Advogada : Gisele A.
Felinto Campello (OAB/PE 22.190) DECISÃO DEFENSORIA PÚBLICA DO ESTADO DO MARANHÃO interpôs o presente recurso de agravo de instrumento, com pedido de efeito suspensivo em face de decisão proferida pelo MM.

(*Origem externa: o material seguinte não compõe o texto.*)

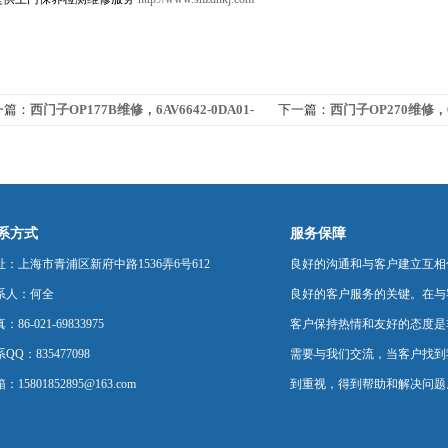
一篇：
西门子OP177B维修，6AV6642-0DA01-
下一篇：
西门子OP270维修，6A
X1维修，OP177B维修
0AX0维修，OP270维修
系方式
服务保障
址：上海市青浦区新府中路1536弄6号612
良好的沟通和与客户建立互相
系人：何全
良好的客户服务的关键。在与
：86-021-69833975
客户保持热情和友好的态度是
QQ：835477098
需要与我们交流，当客户找到
：15801852895@163.com
到重视，得到帮助和解决问题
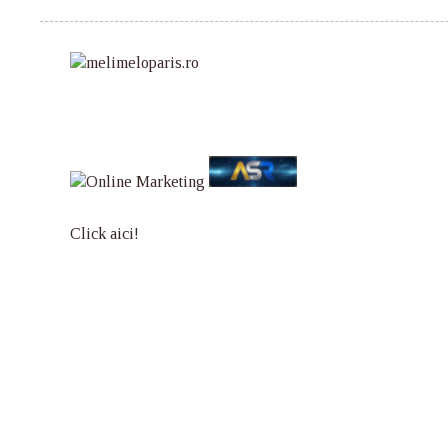
Click aici!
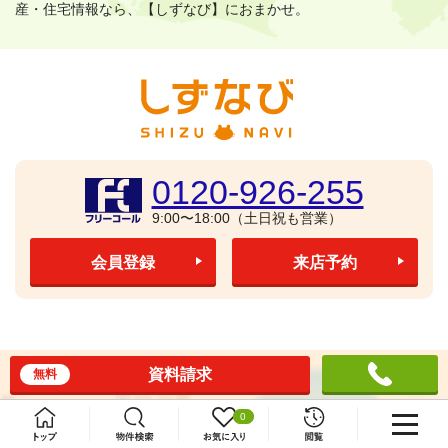
産・住宅情報なら、【しずなび】におまかせ。
0120-926-255
9:00〜18:00（土日祝も営業）
会員登録
来店予約
資料請求
無料
0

Juiz de Direito da 10ª Vara Cível da Comarca de São Luís/MA, proferida nos autos da Ação de Reintegração de Posse n.º 0823016-93.2020.8.10.0001, que lhe foi proposta por ITAGUAREMA IMOBILIARIA LTDA, ora agravada, nos seguintes termos: Isso posto, fundamentado nas razões supra e nos termos do art. 562 do Código de Processo Civil, DEFIRO o pedido liminar, determinando a expedição do competente MANDADO DE REINTEGRAÇÃO DE POSSE, a fim e que a parte autora, ITAGUAREMA IMOBILIARIA LTDA, seja, imediatamente, reintegrada na posse do imóvel matriculado sob o no 17.382, Livro no 2-CM, às folhas 158, localizado na Vila Balneária Jardim Paulista, conhecida como Parola, Olho D’ água, s/n, São Luís/MA, com área de 206.676,7261m2, bem como que EDIVAN RODRIGUES DA SILVA e demais INVASORES NÃO IDENTIFICADOS, que se encontram praticando o esbulho, se abstenham de privar a posse exercida pelo autor, sob pena de multa diária no valor de R$ 500,00 (quinhentos reais), por indivíduo que estiver esbulhando a posse.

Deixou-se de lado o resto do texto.